The U.S.-based identity and access management company conducted two surveys covering almost 13,000 consumers from six European countries, United States, United Kingdom, Australia, Singapore, Indonesia, New Zealand and Hong Kong.
The findings show that consumers are most open to other authentication methods like two-factor authentication (2FA, 26 percent) and biometrics (24 percent) for personal banking and insurance. Consumers in the UK turn out to be the most open towards biometrics.
Not every biometric feature, however, was equally popular: Voice recognition (18 percent) and “retina” scans (15 percent) were the least favorable method globally for passwordless login alongside QR codes.
Ping Identity’s survey also uncovered other insights on consumer attitudes towards online logins, digital identity and their data.
A large majority of 81 percent say that ease of use is important to them: Around two thirds (65) percent would switch to a comparable brand if it offered passwordless authentication while a similar number (60 percent) have stopped using an account or online service because they became frustrated with the login process.

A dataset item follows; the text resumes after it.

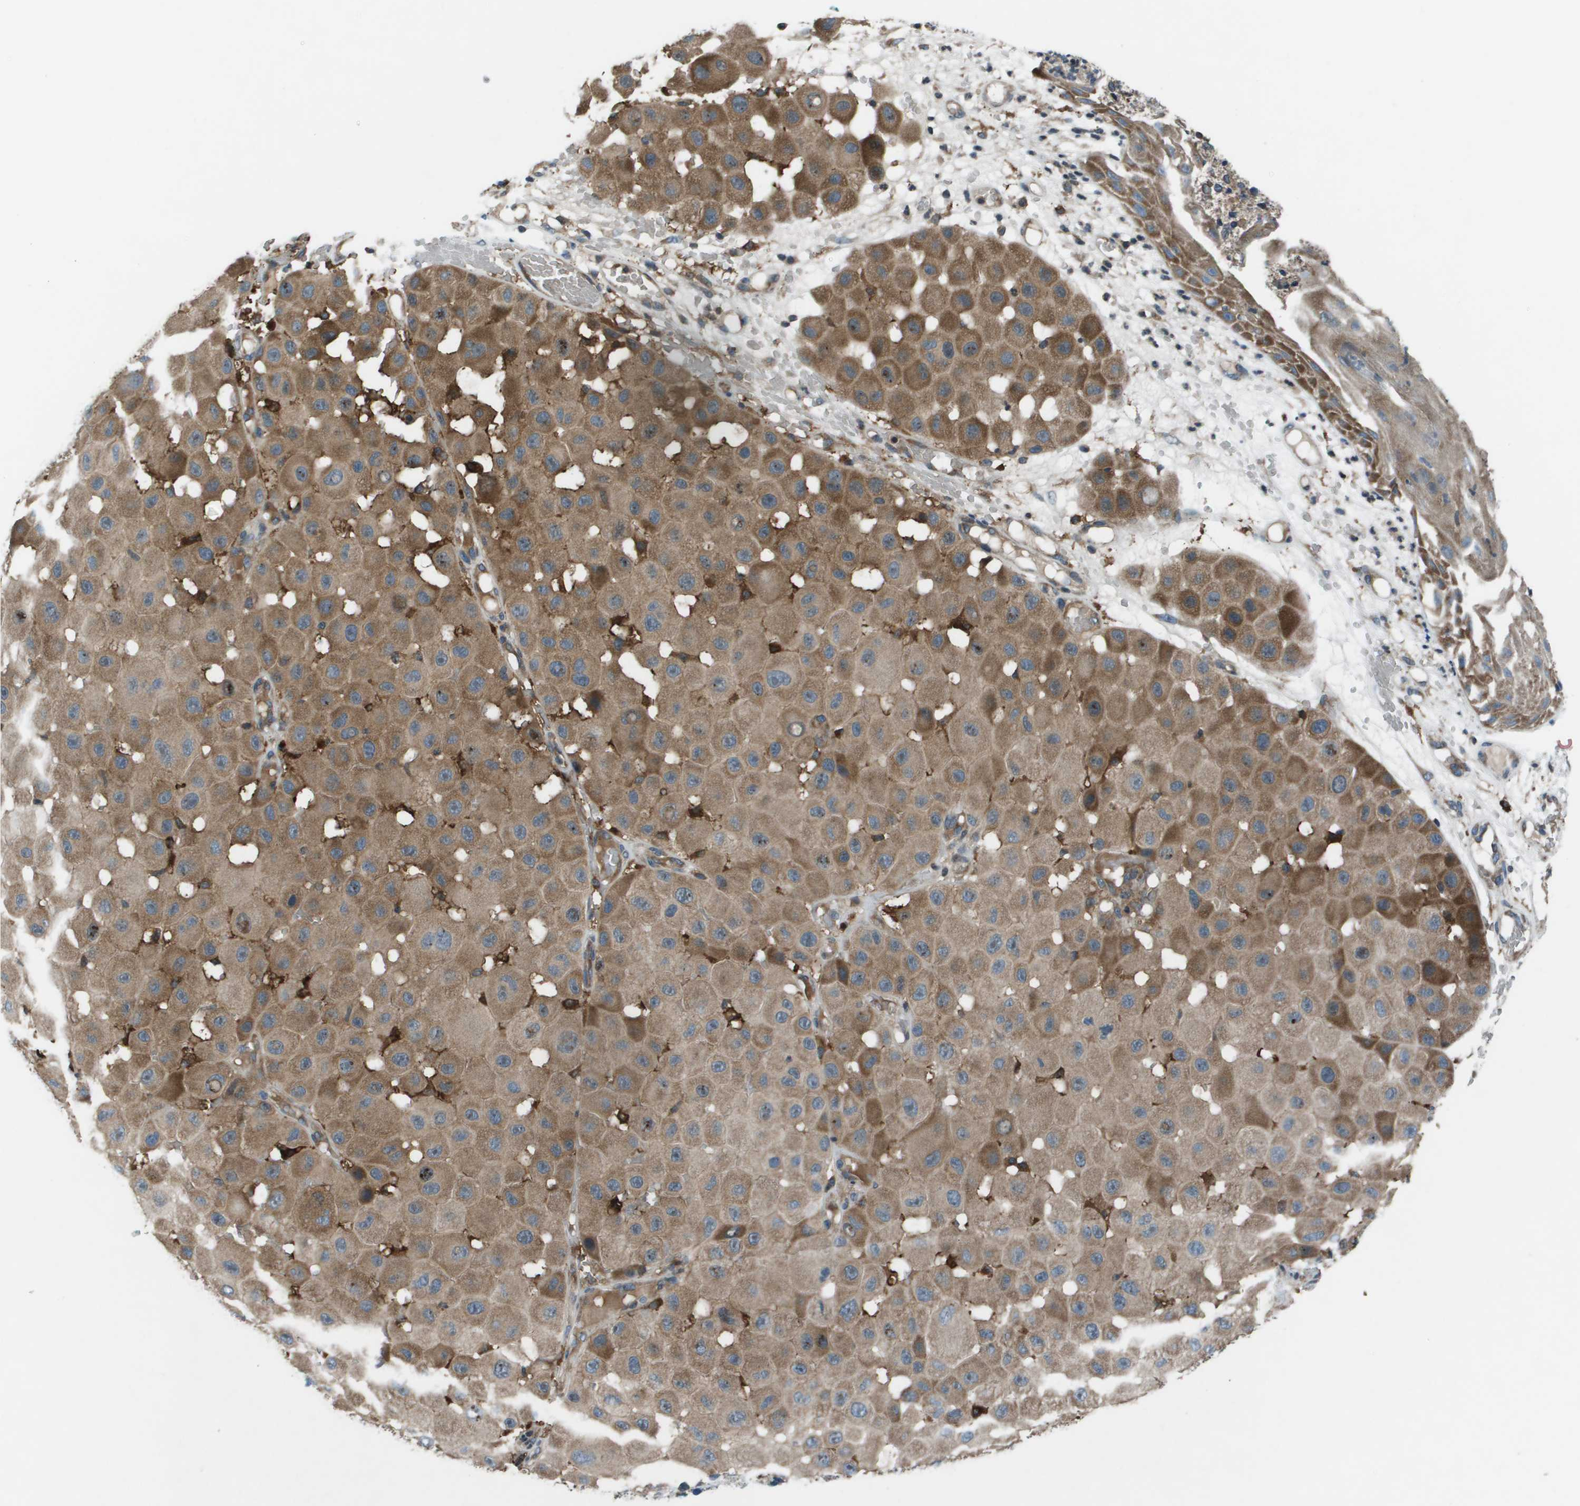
{"staining": {"intensity": "moderate", "quantity": ">75%", "location": "cytoplasmic/membranous"}, "tissue": "melanoma", "cell_type": "Tumor cells", "image_type": "cancer", "snomed": [{"axis": "morphology", "description": "Malignant melanoma, NOS"}, {"axis": "topography", "description": "Skin"}], "caption": "About >75% of tumor cells in melanoma exhibit moderate cytoplasmic/membranous protein positivity as visualized by brown immunohistochemical staining.", "gene": "EIF3B", "patient": {"sex": "female", "age": 81}}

Only one in ten of the surveyed consumers said they fully trust organizations managing their identity data, but the most trusted organizations are banks (61 percent) and healthcare services (51 percent). The majority is concerned with identity theft (63 percent) while almost as many (54 percent) are worried that AI may be used to impersonate them.
Despite these worries, 59 percent report that their primary method of storing passwords is simply by remembering them. Nearly three-quarters (72 percent) of consumers are confident that their passwords are safe. That same group, however, admitted to only using three unique passwords across multiple logins. The poorest password hygiene was reported by 12 percent of respondents, who said they use the same password for everything.
A majority of respondents (57 percent) said they would support a single government-issued digital ID. Globally, consumers are open to some online platforms implementing an identity verification requirement. Less than 45 percent are fine with social networks verifying their identity, while dating apps received an even lower score of 29 percent.